* _SUMBER_:
##############################

JAKARTA – beritalima.com, Hartono yang berprofesi sebagai Notaris sekaligus terdakwa perkara pemalsuan surat, bisa bernafas Lega. Pasalnya, dalam tingkat Kasasi ia divonis 4 tahun penjara, namun dalam tingkat Peninjuan Kembali (PK) dinyatakan tidak bersalah.
Dalam website resmi Pengadilan Negeri Gianyar Bali oleh majelis Peninjauan Kembali perkara nomor 41PK/Pid/2021 tertanggal 15 September 2021 menyatakan terpidana Hartono, S.H tidak terbukti secara sah dan meyakinkan bersalah melakukan perbuatan sebagaimana yang didakwakan dalam surat dakwaan penuntut umum.
Membebaskan terpidana tersebut oleh karena itu dari semua dakwaan. Memerintahkan terpidana dibebaskan seketika. Memulihkan hak terpidana dalam kemampuan, kedudukan dan harkat serta martabatnya.
Atas putusan tersebut, Jaksa Penuntut Umum (JPU) dari Kejaksaan Negeri Gianyar mengajukan perlawan dengan upaya hukum Peninjuan Kembali (PK) berdasarkan UU RI Nomor 11 Tahun 2021 tentang perubahan atas UU Nomor 16 tahun 2004 Tentang Kejaksaan Republik Indonesia pada Pasal 30c huruf h.
Sementara, Singgih Tomi Gumilang, S.H. M.H. selaku tim kuasa hukum Hartono, S.H langsung mengajukan Judicial Review UU Kejaksaan RI tersebut ke Mahkamah Konstitusi secara online melalui simpel.MKRI.id dengan nomor: 24/PAN.ONLINE/2023 pada 7 Februari 2023.

##############################

* _SOAL SINGKAT 1_: Kutip bagian berita tentang Hartono mulai dari "JAKARTA – beritalima.com, Hartono" sampai dengan "dakwaan penuntut umum.".
* _SOAL SINGKAT 2_: Menurut berita tentang Hartono, berapa lama hukuman penjara yang dijatuhkan kepadanya di tingkat kasasi?
* _SOAL SINGKAT 3_: Tuliskan lanjutan berita tentang Hartono, dimulai setelah kalimat terakhirnya.
Baris-baris di bawah ini merupakan bahan tersendiri, terpisah dari berita tentang Hartono.

* _DAFTAR BUTIR_:
##############################

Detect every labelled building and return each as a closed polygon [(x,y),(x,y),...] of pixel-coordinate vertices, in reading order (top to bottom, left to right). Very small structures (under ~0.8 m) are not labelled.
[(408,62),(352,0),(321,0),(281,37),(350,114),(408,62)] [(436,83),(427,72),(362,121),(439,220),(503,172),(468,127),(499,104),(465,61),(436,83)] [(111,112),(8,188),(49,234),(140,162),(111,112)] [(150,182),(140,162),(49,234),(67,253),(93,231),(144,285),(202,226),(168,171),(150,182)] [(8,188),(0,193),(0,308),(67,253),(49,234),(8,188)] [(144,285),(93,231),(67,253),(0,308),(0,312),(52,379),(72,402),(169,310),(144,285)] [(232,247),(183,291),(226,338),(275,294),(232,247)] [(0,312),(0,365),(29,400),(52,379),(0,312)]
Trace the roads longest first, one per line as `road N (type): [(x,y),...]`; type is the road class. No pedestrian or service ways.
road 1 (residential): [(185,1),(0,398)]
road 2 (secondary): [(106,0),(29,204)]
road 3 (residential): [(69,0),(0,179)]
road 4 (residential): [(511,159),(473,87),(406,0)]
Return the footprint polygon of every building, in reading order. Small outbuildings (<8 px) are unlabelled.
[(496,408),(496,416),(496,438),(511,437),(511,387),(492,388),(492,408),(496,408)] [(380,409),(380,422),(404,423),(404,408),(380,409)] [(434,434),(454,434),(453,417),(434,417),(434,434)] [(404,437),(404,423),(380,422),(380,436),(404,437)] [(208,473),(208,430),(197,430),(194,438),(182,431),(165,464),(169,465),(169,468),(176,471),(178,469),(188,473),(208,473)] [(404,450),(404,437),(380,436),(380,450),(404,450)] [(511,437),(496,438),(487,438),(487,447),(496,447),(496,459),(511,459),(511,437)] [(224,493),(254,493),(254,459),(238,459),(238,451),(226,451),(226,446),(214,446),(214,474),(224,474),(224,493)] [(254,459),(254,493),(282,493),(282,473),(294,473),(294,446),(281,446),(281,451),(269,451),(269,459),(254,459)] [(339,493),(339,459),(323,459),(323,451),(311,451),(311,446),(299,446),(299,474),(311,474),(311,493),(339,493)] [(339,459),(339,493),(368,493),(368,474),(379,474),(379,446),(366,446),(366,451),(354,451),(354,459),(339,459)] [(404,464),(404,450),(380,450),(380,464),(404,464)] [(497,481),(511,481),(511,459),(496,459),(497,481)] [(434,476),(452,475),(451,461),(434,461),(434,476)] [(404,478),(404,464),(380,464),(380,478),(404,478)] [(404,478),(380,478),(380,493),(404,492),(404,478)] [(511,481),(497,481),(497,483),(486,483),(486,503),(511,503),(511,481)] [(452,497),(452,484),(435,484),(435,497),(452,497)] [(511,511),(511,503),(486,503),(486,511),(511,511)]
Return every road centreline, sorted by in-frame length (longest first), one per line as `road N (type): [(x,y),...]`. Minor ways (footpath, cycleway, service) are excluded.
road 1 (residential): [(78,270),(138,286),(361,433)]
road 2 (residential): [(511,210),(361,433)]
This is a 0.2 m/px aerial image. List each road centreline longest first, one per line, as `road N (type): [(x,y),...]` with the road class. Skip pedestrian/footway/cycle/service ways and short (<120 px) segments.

##############################

* _HASIL LATIHAN 1_:
JAKARTA – beritalima.com, Hartono yang berprofesi sebagai Notaris sekaligus terdakwa perkara pemalsuan surat, bisa bernafas Lega. Pasalnya, dalam tingkat Kasasi ia divonis 4 tahun penjara, namun dalam tingkat Peninjuan Kembali (PK) dinyatakan tidak bersalah.
Dalam website resmi Pengadilan Negeri Gianyar Bali oleh majelis Peninjauan Kembali perkara nomor 41PK/Pid/2021 tertanggal 15 September 2021 menyatakan terpidana Hartono, S.H tidak terbukti secara sah dan meyakinkan bersalah melakukan perbuatan sebagaimana yang didakwakan dalam surat dakwaan penuntut umum.

* _HASIL LATIHAN 2_: 4 tahun penjara.

* _HASIL LATIHAN 3_:
“Kami telah menyerahkan berkas permohonan lengkap kepada ibu Nurul Quraini pada 8 Februari 2023 jam 14:18 WIB, di bagian penerimaan perkara konstitusi pada Mahkamah Konstitusi Republik Indonesia dengan tanda terima nomor: 15-1/PUU/PAN.MK/AP3,” kata Singgih.
Menurut Singgih, Pasal 30C huruf h Undang-Undang Kejaksaan RI menyuratkan tugas dan wewenang Jaksa/Penuntut Umum untuk mengajukan Penunjauan Kembali. Pasal a quo dijadikan dasar hukum oleh Kejaksaan Negeri Gianyar untuk mengajukan Peninjauan Kembali pada tanggal 26 bulan Desember tahun 2022, dengan surat pengantar nomor: TAR- 3385/N.1.15/Eku.2/12/2022, yang ditanda tangani oleh Kepala Kejaksaan Negeri Gianyar, yaitu: Dr. NI WAYAN SINARYATI, S.H., M.H.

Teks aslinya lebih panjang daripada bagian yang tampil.